Eight Faithful Fools went out to spend a retreat week in April, living on the streets of San Francisco – sleeping on concrete and standing in food lines for our meals the way so many of our neighbors do. Over the next days, I will be reflecting on our days and nights in this space.
When I tell people I spent a week on the streets, they often wonder: did you take food with you? What did you eat, and where?
Was I ever hungry, during my week on the streets?
Well, yes. I carried a few nut bars with me, but they were consumed pretty quickly, and then they were gone. I had no money with me, so I couldn’t buy something to eat just any time I wanted to. But could I keep myself nourished? Yes, and sometimes better than I do at home. In part, because I couldn’t eat whenever I wanted to.
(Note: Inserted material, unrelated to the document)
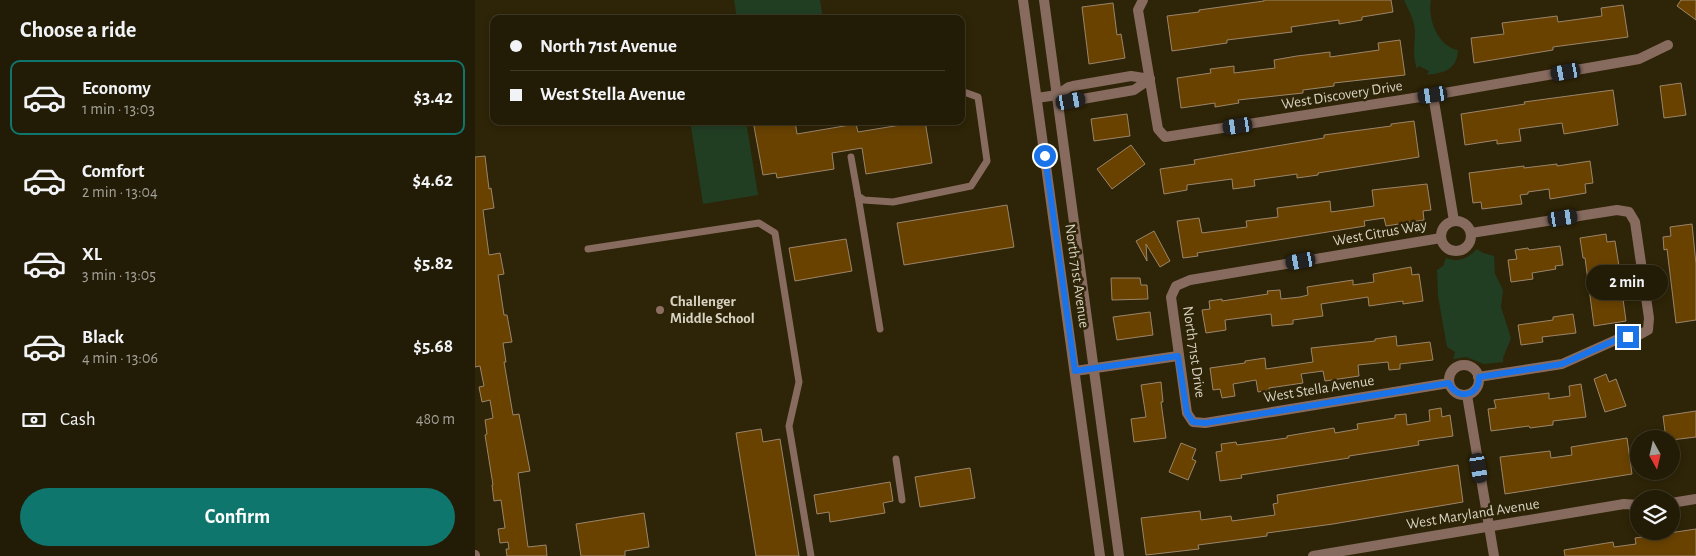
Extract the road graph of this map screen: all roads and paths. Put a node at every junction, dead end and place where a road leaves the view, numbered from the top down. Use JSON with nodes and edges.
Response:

When you go out on a street retreat, you consciously remove yourself from the money economy, the swirl of commerce that surrounds anyone living in a city. I might be hungry; I might pass a restaurant and see people dining inside; I might register delicious smells wafting out of the doorway. But these have nothing to do with me. I am living, for this one week, in another economy.
The first night, we ate at St. John the Evangelist Episcopal Church in the Mission. There’s a group that cooks there once or twice a month for whoever shows up, and this night there weren’t many who did. All vegan food: stir-fry, potatoes, black beans, salad, corn on the cob. If I hadn’t vowed not to use my cellphone on this retreat, I’d have taken a picture of this glorious meal and posted it on Facebook.
We found it, and many other delicious meals, on the “Free Eats” chart put out by “freeprintshop.dot.org.”
Why so few to eat so much food, and listen to the musicians lined up to entertain us at St. John’s? Rebekah thinks maybe it’s because it’s outside the Tenderloin – not far, but a bit of a walk; maybe it’s hard for people who are struggling to move outside their comfort zone. (Of course, there are homeless people in the Mission, too). Maybe people don’t know about the “Free Eats” chart, or maybe they don’t have a smartphone or access to a computer to view it. Or maybe they’d had enough of walking miles to a place for food that didn’t materialize, because that can happen, too, on the streets.
But we are still in our first day, so our energy is strong. Plus, we know we are leaving the streets after only a week; we know there are beds and homes and showers, our own regular routines waiting for us after just seven nights.
Maybe it’s that people stay away because it’s a church, and they think they will have to listen to a sermon to get fed. Another time on the streets, we were told that meals like that are “ear-bangers.”
Turns out, it’s not the church at all, but an anarchist group that uses the church to serve food for anyone who is hungry. Volxkuche has a logo that shows a knife, a fork, and a spoon falling into the wheels of a machine. They pass out stickers; I put one on my water bottle. A tall, bearded man wielding a spatula over the outdoor firepit says Volxkuche began in Germany as a way to bring people together for food and community.
Friday night was the culinary high point of our seven days on the street, but I had good meals every day – at St. Anthony’s Dining Room, at St. Martin dePorres, served on the street by the Sisters of Notre Dame or Food Not Bombs, and breakfasts at the Curry Senior Center and the Living Room. Oddly, I never got to Glide, not once this week, but many of our people ate there too. JD said eating at Glide made her feel that she was in prison, because nobody looked at her; nobody smiled.
As a senior citizen, I could assert privilege and go to the front of the line at St. Anthony’s. It was near the end of the month, so the lines were long. They were tense, too, sometimes. At Curry Senior Center, there was a lot of anger about line-jumping; there seemed a racial element to it, but as a white person I don’t necessarily trust my perceptions of that. Personally, I felt tense because they wouldn’t let the little old disabled ladies sit on the steps while we were waiting for the doors to open. The security guard told us the management insists, because if people sit on the steps they might be drug dealers. Oh c’mon, we argued: you can’t tell drug dealers from these little old ladies with their canes? But he just shrugged: following orders. And we didn’t want to give him too hard a time; he loses his job, he could be standing in line too. That’s the way the U.S. economy works; throwing people out of work and out of housing is intrinsic to the machinery.
Anyway, now you know: people who live on the streets of San Francisco have abundant food available to them, if they have the strength and wherewithal to stand on sore, tired or disabled legs in a long line, or if they can get to where it is being served, or if they don’t miss the limited times it is offered. The food is usually nourishing, and, though it doesn’t always look appetizing, it is often tasty. It is cooked and served by people who even sometimes, often, look at the people they are feeding and offer a smile of kindness — recognition of a fellow human being.
Are you thinking that delicious and abundant food should not be given away to people who live on the street, and to people who have limited resources? Are you thinking they don’t need or deserve the kindness of a smile? If you are, please join us on a one-day street retreat. We promise you nourishment: a day of opening your eyes and perhaps your heart to what is.